● About this exercise: Among the entries that follow, some lines contain the word "soldiers". Show all of them.

● Source data:
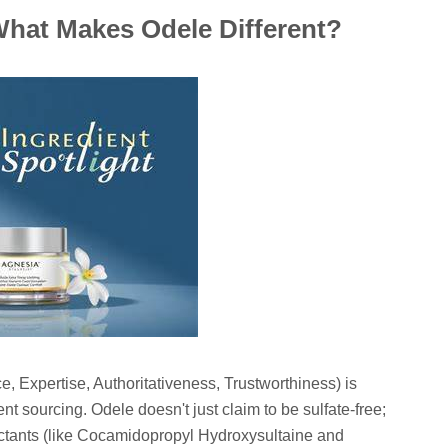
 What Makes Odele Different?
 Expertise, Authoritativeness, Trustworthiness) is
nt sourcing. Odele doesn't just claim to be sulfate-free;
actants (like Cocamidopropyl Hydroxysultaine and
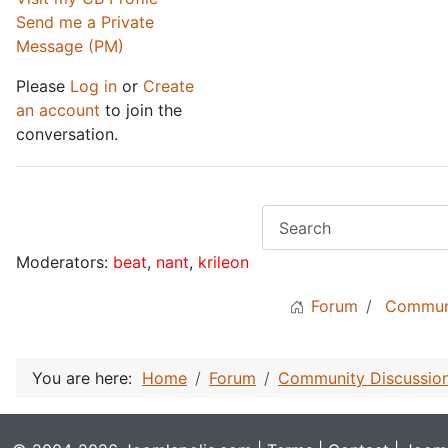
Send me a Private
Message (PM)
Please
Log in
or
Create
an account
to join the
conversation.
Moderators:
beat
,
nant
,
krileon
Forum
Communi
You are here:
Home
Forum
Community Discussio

==

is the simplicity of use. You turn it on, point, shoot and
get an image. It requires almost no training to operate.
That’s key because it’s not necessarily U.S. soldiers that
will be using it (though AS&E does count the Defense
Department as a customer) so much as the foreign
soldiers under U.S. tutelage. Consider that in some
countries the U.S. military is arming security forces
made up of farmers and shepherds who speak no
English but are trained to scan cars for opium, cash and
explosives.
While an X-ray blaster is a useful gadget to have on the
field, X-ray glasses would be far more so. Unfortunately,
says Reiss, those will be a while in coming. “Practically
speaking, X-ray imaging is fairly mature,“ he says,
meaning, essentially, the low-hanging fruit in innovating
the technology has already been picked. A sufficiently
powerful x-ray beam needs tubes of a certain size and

--

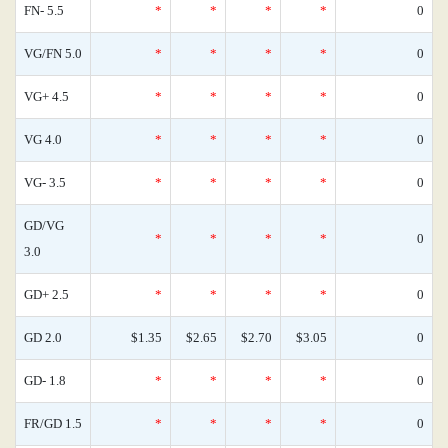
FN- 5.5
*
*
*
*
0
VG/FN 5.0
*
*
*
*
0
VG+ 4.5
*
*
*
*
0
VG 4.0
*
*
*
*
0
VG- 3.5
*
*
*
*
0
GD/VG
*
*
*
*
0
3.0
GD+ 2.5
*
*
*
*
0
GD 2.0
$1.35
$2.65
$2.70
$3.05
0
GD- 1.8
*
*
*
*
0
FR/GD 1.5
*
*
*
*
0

● Output of the task:
That’s key because it’s not necessarily U.S. soldiers that
soldiers under U.S. tutelage. Consider that in some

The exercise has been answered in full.